• **Request**
The lines wanted are those in the data below that include "Imaging".

Records for the task section start

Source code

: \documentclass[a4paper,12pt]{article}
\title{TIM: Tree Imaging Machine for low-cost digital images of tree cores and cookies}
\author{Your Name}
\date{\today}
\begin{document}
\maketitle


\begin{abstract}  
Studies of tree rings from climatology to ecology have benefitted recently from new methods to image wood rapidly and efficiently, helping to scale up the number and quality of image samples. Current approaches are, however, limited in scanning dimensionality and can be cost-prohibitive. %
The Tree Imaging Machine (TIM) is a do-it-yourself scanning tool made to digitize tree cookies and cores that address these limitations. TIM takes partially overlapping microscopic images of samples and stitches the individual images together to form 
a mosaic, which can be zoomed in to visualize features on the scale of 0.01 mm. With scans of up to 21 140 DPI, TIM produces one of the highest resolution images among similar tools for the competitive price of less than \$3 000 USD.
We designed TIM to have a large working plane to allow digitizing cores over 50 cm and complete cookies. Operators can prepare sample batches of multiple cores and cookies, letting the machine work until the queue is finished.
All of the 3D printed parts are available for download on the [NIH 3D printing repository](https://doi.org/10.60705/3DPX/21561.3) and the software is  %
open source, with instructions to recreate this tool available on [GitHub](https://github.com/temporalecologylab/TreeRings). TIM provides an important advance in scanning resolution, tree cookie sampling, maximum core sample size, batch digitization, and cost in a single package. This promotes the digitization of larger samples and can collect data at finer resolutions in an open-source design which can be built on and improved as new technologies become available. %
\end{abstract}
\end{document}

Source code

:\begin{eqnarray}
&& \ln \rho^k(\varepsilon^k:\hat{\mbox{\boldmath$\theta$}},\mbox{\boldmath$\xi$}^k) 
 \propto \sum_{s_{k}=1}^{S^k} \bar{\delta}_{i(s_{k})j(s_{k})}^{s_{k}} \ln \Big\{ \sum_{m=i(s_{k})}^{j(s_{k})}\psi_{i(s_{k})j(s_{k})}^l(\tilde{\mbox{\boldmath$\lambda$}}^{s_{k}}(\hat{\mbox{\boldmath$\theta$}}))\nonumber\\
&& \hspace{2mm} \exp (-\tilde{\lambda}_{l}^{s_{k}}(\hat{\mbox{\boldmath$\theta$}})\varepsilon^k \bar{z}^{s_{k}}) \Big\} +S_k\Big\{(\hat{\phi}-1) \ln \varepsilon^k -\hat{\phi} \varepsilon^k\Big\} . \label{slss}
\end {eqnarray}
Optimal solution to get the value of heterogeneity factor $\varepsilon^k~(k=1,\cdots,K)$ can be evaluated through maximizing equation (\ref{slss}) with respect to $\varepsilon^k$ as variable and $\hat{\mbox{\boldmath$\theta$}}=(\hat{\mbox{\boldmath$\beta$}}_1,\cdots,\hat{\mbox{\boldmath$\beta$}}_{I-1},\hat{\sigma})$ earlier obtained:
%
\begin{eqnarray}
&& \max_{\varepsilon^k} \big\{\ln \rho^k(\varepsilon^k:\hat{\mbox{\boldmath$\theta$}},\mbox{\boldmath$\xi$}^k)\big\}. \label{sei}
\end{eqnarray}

Records for the task section end

• **Solution to the problem**
\title{TIM: Tree Imaging Machine for low-cost digital images of tree cores and cookies}
The Tree Imaging Machine (TIM) is a do-it-yourself scanning tool made to digitize tree cookies and cores that address these limitations. TIM takes partially overlapping microscopic images of samples and stitches the individual images together to form 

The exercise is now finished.